A second factor affecting the west coast is significant annual variation in the timing of arrival. Niehaus and Ydenberg (2006) report that the arrival (equivalent to the 50% passage statistic used here) of peregrines in southwest British Columbia varied by 54 d in the period 1986–2001, with the overall mean arrival on Julian day 220 (8 August). Over the same period, passage timing at Hawk Mountain in Pennsylvania varied by only 7 d (mean arrival on Julian day 276 [3 October]). In the 3 yr analysed here (1998, 2000, 2001), 50% passage dates at the 14 HMANA sites had a median range of 6.5 d, while the range observed on the Fraser estuary over these same 3 yr was 54 d. The larger variation observed in the west may result from strong annual variation in the timing of breeding of the birds along the northern Pacific coast. This difference is unlikely to be methodological because Niehaus and Ydenberg (2006) showed that annual variation in the date of peregrine arrival on the Fraser estuary was strongly related to the date of snowmelt in Alaska, and suggested that there may be an underlying climatic cause.
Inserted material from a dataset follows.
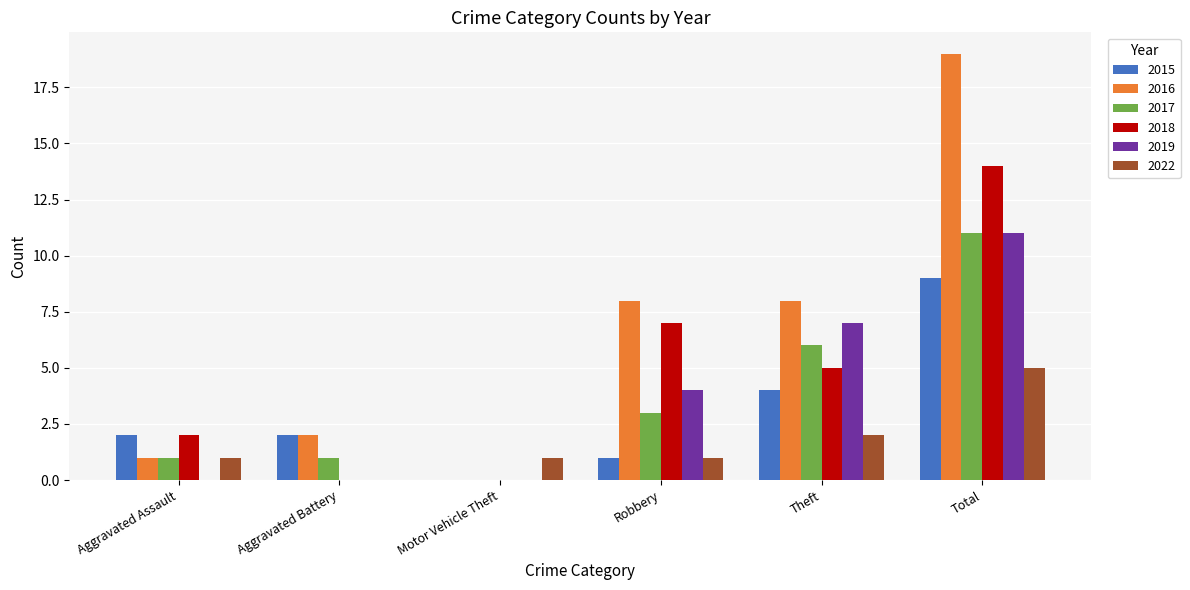

How many distinct data groups are displayed?

6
Additional data on peregrine migration timing would improve our understanding of migration patterns and factors influencing annual variation in migration movements. For example, there are relatively few HMANA sites reporting data from the central portions of the continent, whereas it is clear from satellite telemetry studies that many peregrines travel through the continental interior. As we have shown, simple repeated census data may be sufficient to reveal the basic pattern, and many such data already exist.

These continental-scale patterns in peregrine migration may have implications for the timing and routing of migrations and molt of potential prey species by making certain times and places more dangerous than others (Ydenberg et al. in press). Further evaluation of this idea will require more detailed knowledge of the predator landscape than is yet available.